Problem to solve: Your job with the data below: print everything from the line that holds "X109220000Y-73660000D03*" down to the line that holds "X73660000Y-73660000D03*", ends included, exactly, and nothing else.

:: Data extracts

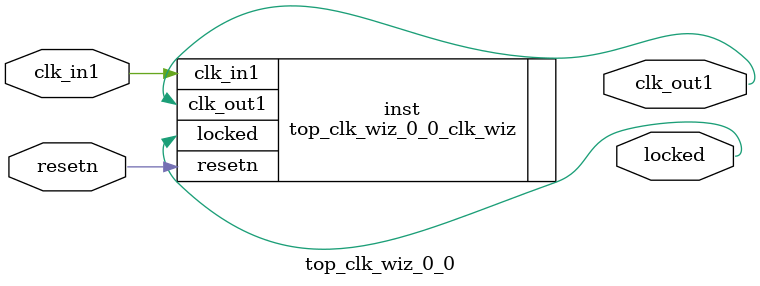
<source format=v>


`timescale 1ps/1ps

(* CORE_GENERATION_INFO = "top_clk_wiz_0_0,clk_wiz_v6_0_5_0_0,{component_name=top_clk_wiz_0_0,use_phase_alignment=true,use_min_o_jitter=false,use_max_i_jitter=false,use_dyn_phase_shift=false,use_inclk_switchover=false,use_dyn_reconfig=false,enable_axi=0,feedback_source=FDBK_AUTO,PRIMITIVE=MMCM,num_out_clk=1,clkin1_period=10.000,clkin2_period=10.000,use_power_down=false,use_reset=true,use_locked=true,use_inclk_stopped=false,feedback_type=SINGLE,CLOCK_MGR_TYPE=NA,manual_override=false}" *)

module top_clk_wiz_0_0 
 (
  // Clock out ports
  output        clk_out1,
  // Status and control signals
  input         resetn,
  output        locked,
 // Clock in ports
  input         clk_in1
 );

  top_clk_wiz_0_0_clk_wiz inst
  (
  // Clock out ports  
  .clk_out1(clk_out1),
  // Status and control signals               
  .resetn(resetn), 
  .locked(locked),
 // Clock in ports
  .clk_in1(clk_in1)
  );

endmodule

</source>
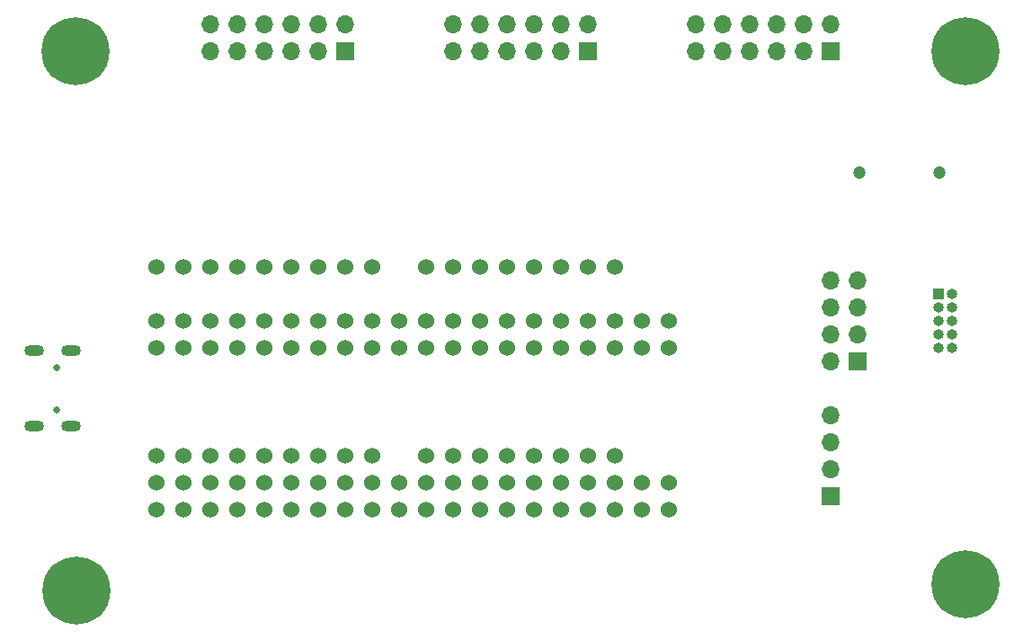
<source format=gbr>
%TF.GenerationSoftware,KiCad,Pcbnew,5.1.10*%
%TF.CreationDate,2021-09-24T20:41:10+02:00*%
%TF.ProjectId,ucdev_board,75636465-765f-4626-9f61-72642e6b6963,rev?*%
%TF.SameCoordinates,Original*%
%TF.FileFunction,Soldermask,Bot*%
%TF.FilePolarity,Negative*%
%FSLAX46Y46*%
G04 Gerber Fmt 4.6, Leading zero omitted, Abs format (unit mm)*
G04 Created by KiCad (PCBNEW 5.1.10) date 2021-09-24 20:41:10*
%MOMM*%
%LPD*%
G01*
G04 APERTURE LIST*
%ADD10C,0.650000*%
%ADD11O,1.850000X1.050000*%
%ADD12C,1.200000*%
%ADD13O,1.000000X1.000000*%
%ADD14R,1.000000X1.000000*%
%ADD15C,1.524000*%
%ADD16C,0.800000*%
%ADD17C,6.400000*%
%ADD18O,1.700000X1.700000*%
%ADD19R,1.700000X1.700000*%
G04 APERTURE END LIST*
D10*
%TO.C,J8*%
X56680000Y-60230000D03*
X56680000Y-64230000D03*
D11*
X58000000Y-65780000D03*
X58000000Y-58655000D03*
X54550000Y-58655000D03*
X54550000Y-65805000D03*
%TD*%
D12*
%TO.C,BT1*%
X139790000Y-41910000D03*
X132290000Y-41910000D03*
%TD*%
D13*
%TO.C,JTAG1*%
X140970000Y-58420000D03*
X139700000Y-58420000D03*
X140970000Y-57150000D03*
X139700000Y-57150000D03*
X140970000Y-55880000D03*
X139700000Y-55880000D03*
X140970000Y-54610000D03*
X139700000Y-54610000D03*
X140970000Y-53340000D03*
D14*
X139700000Y-53340000D03*
%TD*%
D15*
%TO.C,U2*%
X66040000Y-58420000D03*
X68580000Y-58420000D03*
X71120000Y-58420000D03*
X73660000Y-58420000D03*
X76200000Y-58420000D03*
X78740000Y-58420000D03*
X81280000Y-58420000D03*
X83820000Y-58420000D03*
X86360000Y-58420000D03*
X88900000Y-58420000D03*
X91440000Y-58420000D03*
X93980000Y-58420000D03*
X96520000Y-58420000D03*
X99060000Y-58420000D03*
X101600000Y-58420000D03*
X104140000Y-58420000D03*
X106680000Y-58420000D03*
X109220000Y-58420000D03*
X111760000Y-58420000D03*
X114300000Y-58420000D03*
X114300000Y-73660000D03*
X111760000Y-73660000D03*
X109220000Y-73660000D03*
X106680000Y-73660000D03*
X104140000Y-73660000D03*
X101600000Y-73660000D03*
X99060000Y-73660000D03*
X96520000Y-73660000D03*
X93980000Y-73660000D03*
X91440000Y-73660000D03*
X88900000Y-73660000D03*
X86360000Y-73660000D03*
X83820000Y-73660000D03*
X81280000Y-73660000D03*
X78740000Y-73660000D03*
X76200000Y-73660000D03*
X73660000Y-73660000D03*
X71120000Y-73660000D03*
X68580000Y-73660000D03*
X66040000Y-73660000D03*
%TD*%
D16*
%TO.C,H4*%
X143937056Y-78947944D03*
X142240000Y-78245000D03*
X140542944Y-78947944D03*
X139840000Y-80645000D03*
X140542944Y-82342056D03*
X142240000Y-83045000D03*
X143937056Y-82342056D03*
X144640000Y-80645000D03*
D17*
X142240000Y-80645000D03*
%TD*%
D16*
%TO.C,H3*%
X60257056Y-79582944D03*
X58560000Y-78880000D03*
X56862944Y-79582944D03*
X56160000Y-81280000D03*
X56862944Y-82977056D03*
X58560000Y-83680000D03*
X60257056Y-82977056D03*
X60960000Y-81280000D03*
D17*
X58560000Y-81280000D03*
%TD*%
D16*
%TO.C,H2*%
X143937056Y-28782944D03*
X142240000Y-28080000D03*
X140542944Y-28782944D03*
X139840000Y-30480000D03*
X140542944Y-32177056D03*
X142240000Y-32880000D03*
X143937056Y-32177056D03*
X144640000Y-30480000D03*
D17*
X142240000Y-30480000D03*
%TD*%
D16*
%TO.C,H1*%
X60117056Y-28782944D03*
X58420000Y-28080000D03*
X56722944Y-28782944D03*
X56020000Y-30480000D03*
X56722944Y-32177056D03*
X58420000Y-32880000D03*
X60117056Y-32177056D03*
X60820000Y-30480000D03*
D17*
X58420000Y-30480000D03*
%TD*%
D18*
%TO.C,PMOD4*%
X116840000Y-27940000D03*
X116840000Y-30480000D03*
X119380000Y-27940000D03*
X119380000Y-30480000D03*
X121920000Y-27940000D03*
X121920000Y-30480000D03*
X124460000Y-27940000D03*
X124460000Y-30480000D03*
X127000000Y-27940000D03*
X127000000Y-30480000D03*
X129540000Y-27940000D03*
D19*
X129540000Y-30480000D03*
%TD*%
D18*
%TO.C,PMOD3*%
X93980000Y-27940000D03*
X93980000Y-30480000D03*
X96520000Y-27940000D03*
X96520000Y-30480000D03*
X99060000Y-27940000D03*
X99060000Y-30480000D03*
X101600000Y-27940000D03*
X101600000Y-30480000D03*
X104140000Y-27940000D03*
X104140000Y-30480000D03*
X106680000Y-27940000D03*
D19*
X106680000Y-30480000D03*
%TD*%
D18*
%TO.C,PMOD2*%
X71120000Y-27940000D03*
X71120000Y-30480000D03*
X73660000Y-27940000D03*
X73660000Y-30480000D03*
X76200000Y-27940000D03*
X76200000Y-30480000D03*
X78740000Y-27940000D03*
X78740000Y-30480000D03*
X81280000Y-27940000D03*
X81280000Y-30480000D03*
X83820000Y-27940000D03*
D19*
X83820000Y-30480000D03*
%TD*%
D18*
%TO.C,J3*%
X129540000Y-52070000D03*
X132080000Y-52070000D03*
X129540000Y-54610000D03*
X132080000Y-54610000D03*
X129540000Y-57150000D03*
X132080000Y-57150000D03*
X129540000Y-59690000D03*
D19*
X132080000Y-59690000D03*
%TD*%
D18*
%TO.C,J2*%
X129540000Y-64770000D03*
X129540000Y-67310000D03*
X129540000Y-69850000D03*
D19*
X129540000Y-72390000D03*
%TD*%
D15*
%TO.C,U3*%
X66040000Y-50800000D03*
X68580000Y-50800000D03*
X71120000Y-50800000D03*
X73660000Y-50800000D03*
X76200000Y-50800000D03*
X78740000Y-50800000D03*
X81280000Y-50800000D03*
X83820000Y-50800000D03*
X86360000Y-50800000D03*
X91440000Y-50800000D03*
X93980000Y-50800000D03*
X96520000Y-50800000D03*
X99060000Y-50800000D03*
X101600000Y-50800000D03*
X104140000Y-50800000D03*
X106680000Y-50800000D03*
X109220000Y-50800000D03*
X109220000Y-68580000D03*
X106680000Y-68580000D03*
X101600000Y-68580000D03*
X99060000Y-68580000D03*
X96520000Y-68580000D03*
X93980000Y-68580000D03*
X91440000Y-68580000D03*
X86360000Y-68580000D03*
X83820000Y-68580000D03*
X81280000Y-68580000D03*
X78740000Y-68580000D03*
X76200000Y-68580000D03*
X73660000Y-68580000D03*
X71120000Y-68580000D03*
X68580000Y-68580000D03*
X66040000Y-68580000D03*
X104140000Y-68580000D03*
%TD*%
%TO.C,U1*%
X66040000Y-55880000D03*
X68580000Y-55880000D03*
X71120000Y-55880000D03*
X73660000Y-55880000D03*
X76200000Y-55880000D03*
X78740000Y-55880000D03*
X81280000Y-55880000D03*
X83820000Y-55880000D03*
X86360000Y-55880000D03*
X88900000Y-55880000D03*
X91440000Y-55880000D03*
X93980000Y-55880000D03*
X96520000Y-55880000D03*
X99060000Y-55880000D03*
X101600000Y-55880000D03*
X104140000Y-55880000D03*
X106680000Y-55880000D03*
X109220000Y-55880000D03*
X111760000Y-55880000D03*
X114300000Y-55880000D03*
X114300000Y-71120000D03*
X111760000Y-71120000D03*
X109220000Y-71120000D03*
X106680000Y-71120000D03*
X104140000Y-71120000D03*
X101600000Y-71120000D03*
X99060000Y-71120000D03*
X96520000Y-71120000D03*
X93980000Y-71120000D03*
X91440000Y-71120000D03*
X88900000Y-71120000D03*
X86360000Y-71120000D03*
X83820000Y-71120000D03*
X81280000Y-71120000D03*
X78740000Y-71120000D03*
X76200000Y-71120000D03*
X73660000Y-71120000D03*
X71120000Y-71120000D03*
X68580000Y-71120000D03*
X66040000Y-71120000D03*
%TD*%
M02*

</source>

::::

Answer section:
X109220000Y-73660000D03*
X106680000Y-73660000D03*
X104140000Y-73660000D03*
X101600000Y-73660000D03*
X99060000Y-73660000D03*
X96520000Y-73660000D03*
X93980000Y-73660000D03*
X91440000Y-73660000D03*
X88900000Y-73660000D03*
X86360000Y-73660000D03*
X83820000Y-73660000D03*
X81280000Y-73660000D03*
X78740000Y-73660000D03*
X76200000Y-73660000D03*
X73660000Y-73660000D03*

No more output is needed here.